The QuantiFeron-TB Gold is the first major advance in TB diagnosis since the introduction of the tuberculin skin test (TST, also known as Mantoux) over 100 years ago. The QFT test is based on measurement of a cell mediated immune response in infected individuals. The T-cells of these individuals are sensitized to TB, and responded to stimulation with peptides simulating those expressed by the TB causing bacteria, secreting a cytokine called interferon-y. QFT accurately measures the interferon-y response in an enzyme assay. Unlike the TST, QFT is unaffected by previous Bacille Calmette Guerin (BCG) vaccination and most other mycobacteria. QFT requires only one patient visit, and provides an objective, reproducible result that is not subject to interpretation based on a patient's relative risk factors for TB exposure. The QTB test was developed by Celletis (Carnegie, Australia) and has received regulatory and policy approvals in the United States, Japan, Europe, and elsewhere.

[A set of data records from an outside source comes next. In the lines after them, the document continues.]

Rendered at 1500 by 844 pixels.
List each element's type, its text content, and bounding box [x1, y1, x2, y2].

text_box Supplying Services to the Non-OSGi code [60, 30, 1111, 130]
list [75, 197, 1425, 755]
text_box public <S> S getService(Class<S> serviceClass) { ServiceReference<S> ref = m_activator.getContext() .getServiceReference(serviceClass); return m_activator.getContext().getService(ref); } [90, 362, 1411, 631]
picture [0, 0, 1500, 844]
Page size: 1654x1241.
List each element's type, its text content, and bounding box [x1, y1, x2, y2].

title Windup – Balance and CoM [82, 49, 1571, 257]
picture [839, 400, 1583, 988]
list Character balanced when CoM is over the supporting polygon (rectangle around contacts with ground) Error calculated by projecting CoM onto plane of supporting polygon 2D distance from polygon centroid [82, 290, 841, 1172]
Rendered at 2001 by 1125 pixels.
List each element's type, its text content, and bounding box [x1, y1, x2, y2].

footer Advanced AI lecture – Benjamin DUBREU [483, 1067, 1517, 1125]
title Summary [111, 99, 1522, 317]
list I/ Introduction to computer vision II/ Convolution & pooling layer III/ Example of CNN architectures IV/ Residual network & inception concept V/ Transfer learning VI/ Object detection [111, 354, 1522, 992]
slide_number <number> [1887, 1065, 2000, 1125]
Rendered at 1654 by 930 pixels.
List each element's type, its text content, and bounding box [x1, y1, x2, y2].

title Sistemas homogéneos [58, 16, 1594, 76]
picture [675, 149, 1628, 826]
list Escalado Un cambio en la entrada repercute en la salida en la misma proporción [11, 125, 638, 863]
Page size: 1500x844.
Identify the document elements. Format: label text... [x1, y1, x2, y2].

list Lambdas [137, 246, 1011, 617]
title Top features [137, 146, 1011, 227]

"The high rate of progression to active TB of those QFT positive (14.6%), far greater than the 2.3% found for those TST positive, has significant health and economic implications for enhanced TB control,” concluded lead author Dr. Roland Diel, M.D., M.P.H., of the school of Public Health at Düsseldorf University, and colleagues.

Globally, up to two billion people are infected with TB. In most cases the TB bacteria is contained by the body's immune system (latent TB infection) without any symptoms of the infection. Nevertheless, 9 million people, most originating from this large pool of individuals, are reported every year by The World Health Organization (WHO, Geneva, Switzerland) as developing active and infectious TB disease.